§ WORK TO COMPLETE
**A.** List every distinct decibel value mentioned in the forum thread on receiver volume levels.
**B.** According to the forum thread on receiver volume levels, what volume range does the RXV 2700 cover?
**C.** Carry the forum thread on receiver volume levels forward from its last line.

I remember somebody mentioned that this was okay ... and even better, because I think there's a lot more headroom this way instead of 0db (which makes sense to me, comparing the 0db and -5db as reference, AVR will play louder when is at the maximum +15db; just one time I passed 0db and I couldn't stand the sound :raped: )

With the levels I'm ussing ... I can even set the reference to -10db ... but -5db is fine.


----------



## Jerm357 (May 23, 2006)

salvasol said:


> No ... my RXV 2700 goes from -80db to +15db :yes:
> 
> I remember somebody mentioned that this was okay ... and even better, because I think there's a lot more headroom this way instead of 0db (which makes sense to me, comparing the 0db and -5db as reference, AVR will play louder when is at the maximum +15db; just one time I passed 0db and I couldn't stand the sound :raped: )
> 
> With the levels I'm ussing ... I can even set the reference to -10db ... but -5db is fine.

(Stored records)
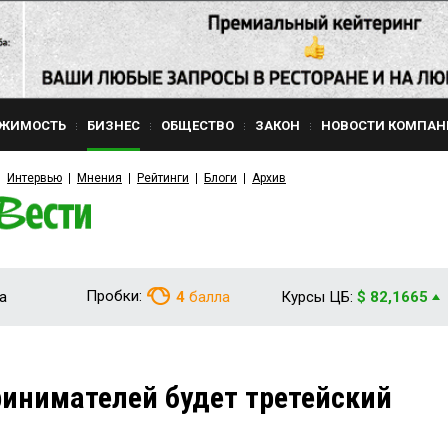
ЖИМОСТЬ
БИЗНЕС
ОБЩЕСТВО
ЗАКОН
НОВОСТИ КОМПАН
Интервью
Мнения
Рейтинги
Блоги
Архив
Пробки:
а
4
балла
Курсы ЦБ:
$ 82,1665
инимателей будет третейский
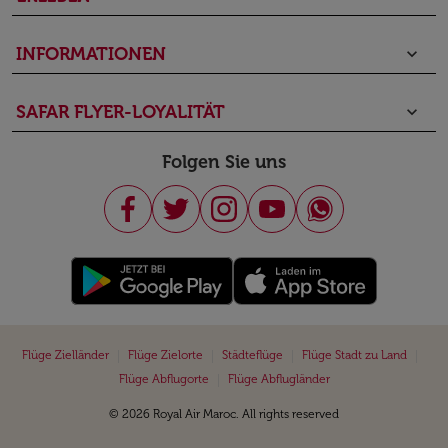
INFORMATIONEN
keyboard_arrow_down
SAFAR FLYER-LOYALITÄT
keyboard_arrow_down
Folgen Sie uns
|
|
|
|
Flüge Zielländer
Flüge Zielorte
Städteflüge
Flüge Stadt zu Land
|
Flüge Abflugorte
Flüge Abflugländer
© 2026 Royal Air Maroc. All rights reserved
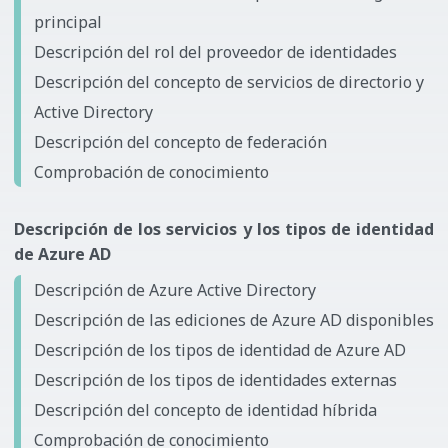
principal
Descripción del rol del proveedor de identidades
Descripción del concepto de servicios de directorio y
Active Directory
Descripción del concepto de federación
Comprobación de conocimiento
Descripción de los servicios y los tipos de identidad
de Azure AD
Descripción de Azure Active Directory
Descripción de las ediciones de Azure AD disponibles
Descripción de los tipos de identidad de Azure AD
Descripción de los tipos de identidades externas
Descripción del concepto de identidad híbrida
Comprobación de conocimiento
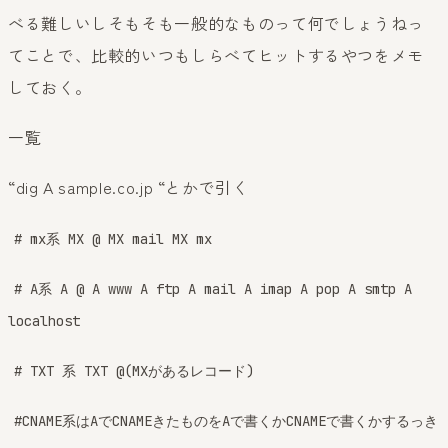
べる難しいしそもそも一般的なものって何でしょうねっ
てことで、比較的いつもしらべてヒットするやつをメモ
しておく。
一覧
“dig A sample.co.jp “とかで引く
# mx系 MX @ MX mail MX mx
# A系 A @ A www A ftp A mail A imap A pop A smtp A
localhost
# TXT 系 TXT @(MXがあるレコード)
#CNAME系はAでCNAMEきたものをAで書くかCNAMEで書くかするっき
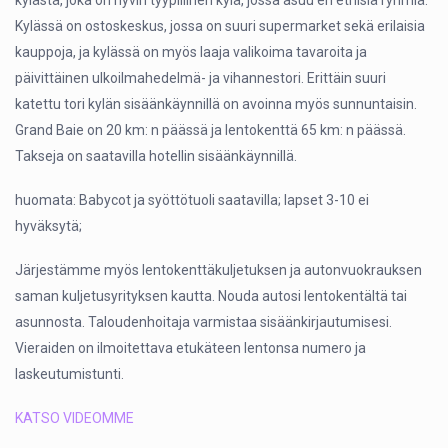
kylästä, joka on hyvin tyypillinen kylä, jossa asuu eri etnisiä ryhmiä.
Kylässä on ostoskeskus, jossa on suuri supermarket sekä erilaisia
kauppoja, ja kylässä on myös laaja valikoima tavaroita ja
päivittäinen ulkoilmahedelmä- ja vihannestori. Erittäin suuri
katettu tori kylän sisäänkäynnillä on avoinna myös sunnuntaisin.
Grand Baie on 20 km: n päässä ja lentokenttä 65 km: n päässä.
Takseja on saatavilla hotellin sisäänkäynnillä.
huomata: Babycot ja syöttötuoli saatavilla; lapset 3-10 ei
hyväksytä;
Järjestämme myös lentokenttäkuljetuksen ja autonvuokrauksen
saman kuljetusyrityksen kautta. Nouda autosi lentokentältä tai
asunnosta. Taloudenhoitaja varmistaa sisäänkirjautumisesi.
Vieraiden on ilmoitettava etukäteen lentonsa numero ja
laskeutumistunti.
KATSO VIDEOMME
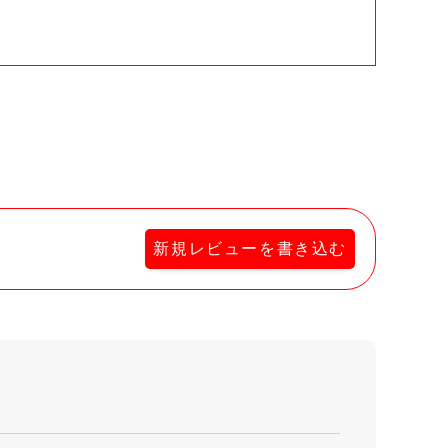
新規レビューを書き込む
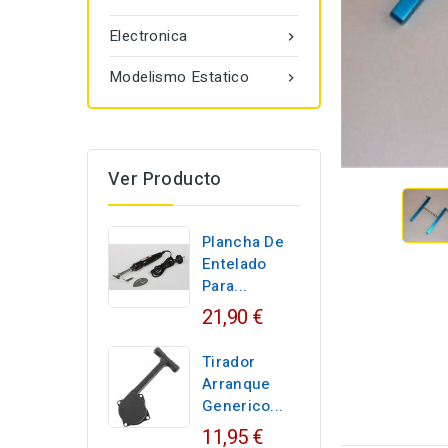
Electronica

Modelismo Estatico

Ver Producto
Plancha De
Entelado
Para...
21,90 €
Tirador
Arranque
Generico...
11,95 €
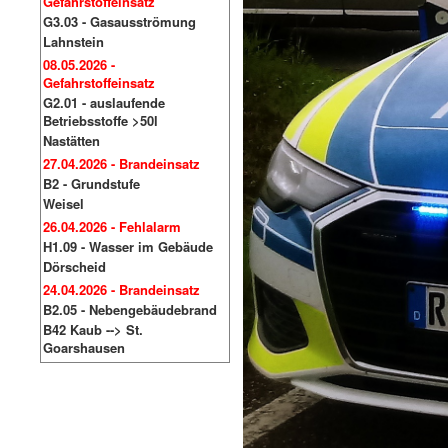
Gefahrstoffeinsatz
G3.03 - Gasausströmung
Lahnstein
08.05.2026 -
Gefahrstoffeinsatz
G2.01 - auslaufende
Betriebsstoffe >50l
Nastätten
27.04.2026 - Brandeinsatz
B2 - Grundstufe
Weisel
26.04.2026 - Fehlalarm
H1.09 - Wasser im Gebäude
Dörscheid
24.04.2026 - Brandeinsatz
B2.05 - Nebengebäudebrand
B42 Kaub --> St.
Goarshausen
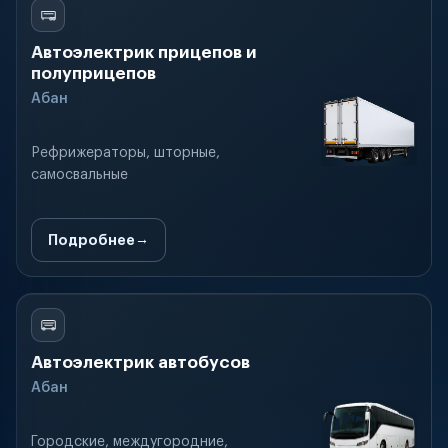
Автоэлектрик прицепов и
полуприцепов
Абан
Рефрижераторы, шторные,
самосвальные
Подробнее
Автоэлектрик автобусов
Абан
Городские, междугородние,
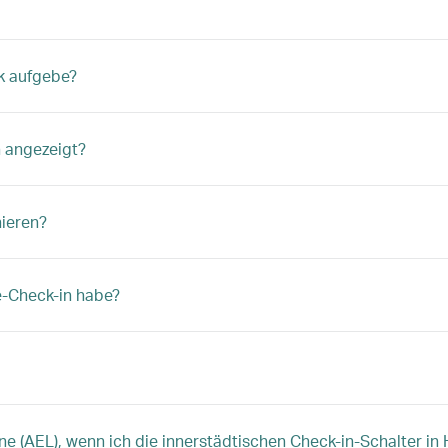
k aufgebe?
n angezeigt?
nieren?
e-Check-in habe?
Line (AEL), wenn ich die innerstädtischen Check-in-Schalter i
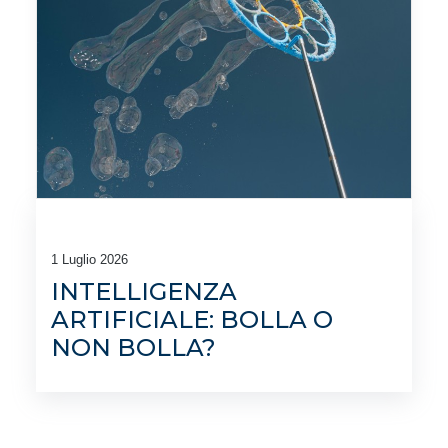
1 Luglio 2026
INTELLIGENZA
ARTIFICIALE: BOLLA O
NON BOLLA?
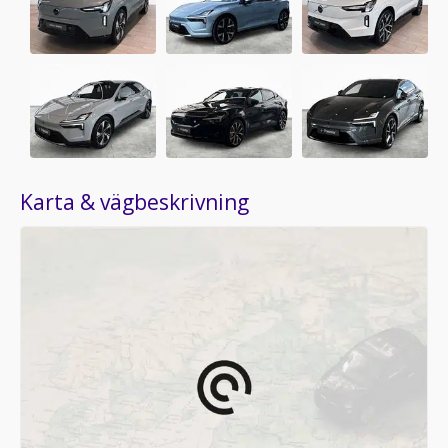
Karta & vägbeskrivning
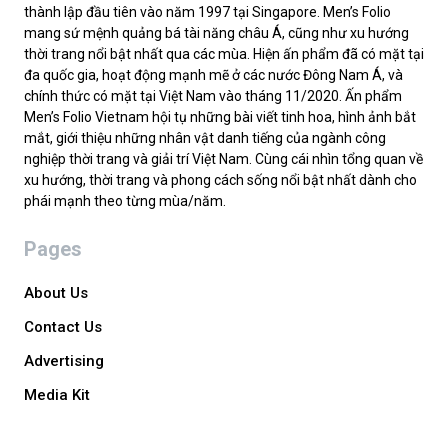
thành lập đầu tiên vào năm 1997 tại Singapore. Men’s Folio
mang sứ mệnh quảng bá tài năng châu Á, cũng như xu hướng
thời trang nổi bật nhất qua các mùa. Hiện ấn phẩm đã có mặt tại
đa quốc gia, hoạt động mạnh mẽ ở các nước Đông Nam Á, và
chính thức có mặt tại Việt Nam vào tháng 11/2020. Ấn phẩm
Men’s Folio Vietnam hội tụ những bài viết tinh hoa, hình ảnh bắt
mắt, giới thiệu những nhân vật danh tiếng của ngành công
nghiệp thời trang và giải trí Việt Nam. Cùng cái nhìn tổng quan về
xu hướng, thời trang và phong cách sống nổi bật nhất dành cho
phái mạnh theo từng mùa/năm.
Pages
About Us
Contact Us
Advertising
Media Kit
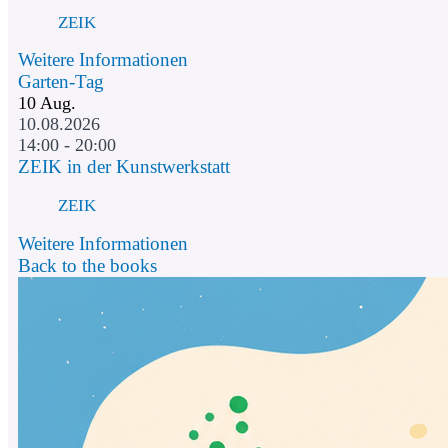
ZEIK
Weitere Informationen
Garten-Tag
10
Aug.
10.08.2026
14:00 - 20:00
ZEIK in der Kunstwerkstatt
ZEIK
Weitere Informationen
Back to the books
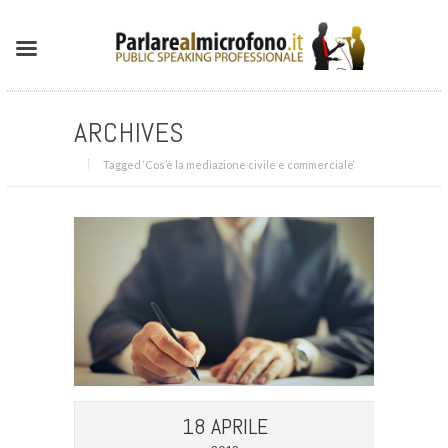
ARCHIVES
Tagged ‘Cos’è la mediazione civile e commerciale‘
18 APRILE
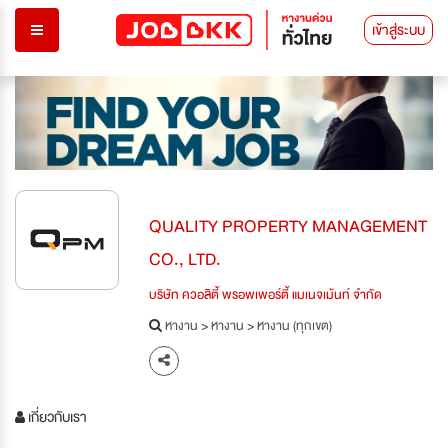
เข้าสู่ระบบ
QUALITY PROPERTY MANAGEMENT
CO., LTD.
บริษัท ควอลิตี้ พรอพเพอร์ตี้ แมเนจเม้นท์ จำกัด
หางาน
>
หางาน
>
หางาน (ทุกเขต)
เกี่ยวกับเรา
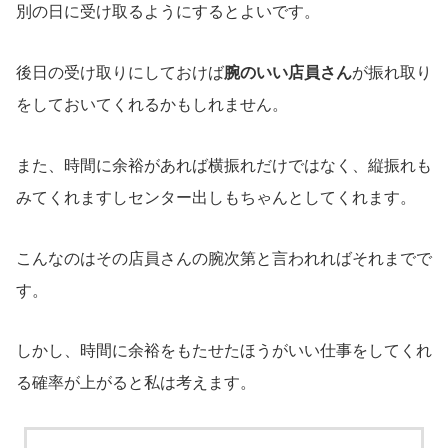
別の日に受け取るようにするとよいです。
後日の受け取りにしておけば
腕のいい店員さん
が振れ取り
をしておいてくれるかもしれません。
また、時間に余裕があれば横振れだけではなく、縦振れも
みてくれますしセンター出しもちゃんとしてくれます。
こんなのはその店員さんの腕次第と言われればそれまでで
す。
しかし、時間に余裕をもたせたほうがいい仕事をしてくれ
る確率が上がると私は考えます。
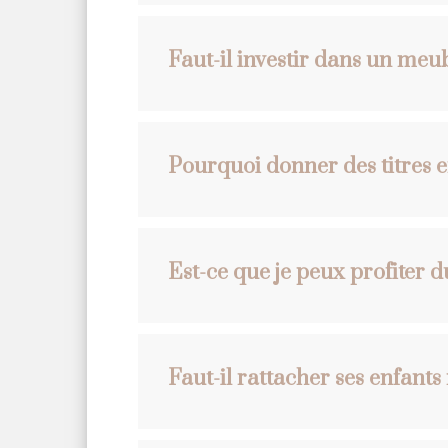
Faut-il investir dans un meubl
Pourquoi donner des titres e
Est-ce que je peux profiter 
Faut-il rattacher ses enfants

§ EXPECTED RESULTS
**A.** 0db, -5db, +15db, -10db, -80db

**B.** It goes from -80db to +15db.

**C.**
Just because you have a reference level set does not mean thats where you have to listen at. You are not gaining any headroom by using -5 as your reference over 0. It would be exactly the same since your just adding the volume on your channel trims instead your main volume. Your receiver is going to be working just as hard to get 75db at 0 as it would be to get it at -5.

The whole reason why receivers use negative numbers are to tell you how far you are from studio reference level. They are ment for the built in test tones to play at 75db with the main volume at 0db. Thats just the way they were designed. 

Make it easier for yourself and just use 0 as your reference. That way when your receiver says -15db (where I usually listen at) it means what it says, that you are indeed listening at 15db under reference.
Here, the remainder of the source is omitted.